There are a few legends that have been passed down through the generations that describe the secret behind how the name “Nagareyama,” which means “flowing mountain,” came to be. The most popular legend is that long ago, a part of Akagi Mountain (a mountain located in the neighboring Gunma Prefecture) broke off, and the debris flowed down the Edo River to where present day Nagareyama is. Since Japanese culture has always been deeply intertwined with nature and the environment, it is theorized that the city was named after this significant natural event. The shrine is called Akagi Shrine in honor of these roots connected to Akagi Mountain, and is often described as the origin of the city of Nagareyama.

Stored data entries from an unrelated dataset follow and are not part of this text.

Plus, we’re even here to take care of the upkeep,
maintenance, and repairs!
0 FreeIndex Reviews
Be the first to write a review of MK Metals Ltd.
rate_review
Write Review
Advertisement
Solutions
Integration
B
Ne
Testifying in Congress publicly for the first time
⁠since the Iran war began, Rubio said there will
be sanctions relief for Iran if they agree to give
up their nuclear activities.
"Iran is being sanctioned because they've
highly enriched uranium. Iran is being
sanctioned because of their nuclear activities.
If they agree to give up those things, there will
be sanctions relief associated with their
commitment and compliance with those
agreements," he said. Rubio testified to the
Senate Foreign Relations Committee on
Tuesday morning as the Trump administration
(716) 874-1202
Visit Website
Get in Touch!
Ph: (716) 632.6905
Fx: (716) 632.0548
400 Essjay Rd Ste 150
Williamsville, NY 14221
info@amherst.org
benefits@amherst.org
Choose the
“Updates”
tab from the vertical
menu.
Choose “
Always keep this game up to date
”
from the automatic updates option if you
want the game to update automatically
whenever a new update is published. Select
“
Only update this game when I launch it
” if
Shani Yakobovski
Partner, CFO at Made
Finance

One of the most prominent sights in Nagareyama can be found at Akagi Shrine. It is a massive Shimenawa that is hung on the torii gates of the shine. A Shimenawa is a rope that is commonly hung in Shinto shrines as a ward against evil spirits. Every year around October is when things get lively at Akagi Shrine, as people from around the region gather to help weave a new rope. The end result is a massive shimenawa that is over 6.5 meters long, weighing in around 500kg.
A week after the new rope is adorned on the Torii Gate, is the annual Akagi Shrine Festival. The area is decorated with bright lanterns, and during the main event, the Omikoshi parade, a portable shrine is carried around the Honcho area. In a shocking grand finale, the omikoshi is rushed up the steep steps of Akagi Shrine. Visitors of the festival are welcomed with traditional Japanese taiko music, and are able to snack on the yakisoba and candied apples from the various food booths.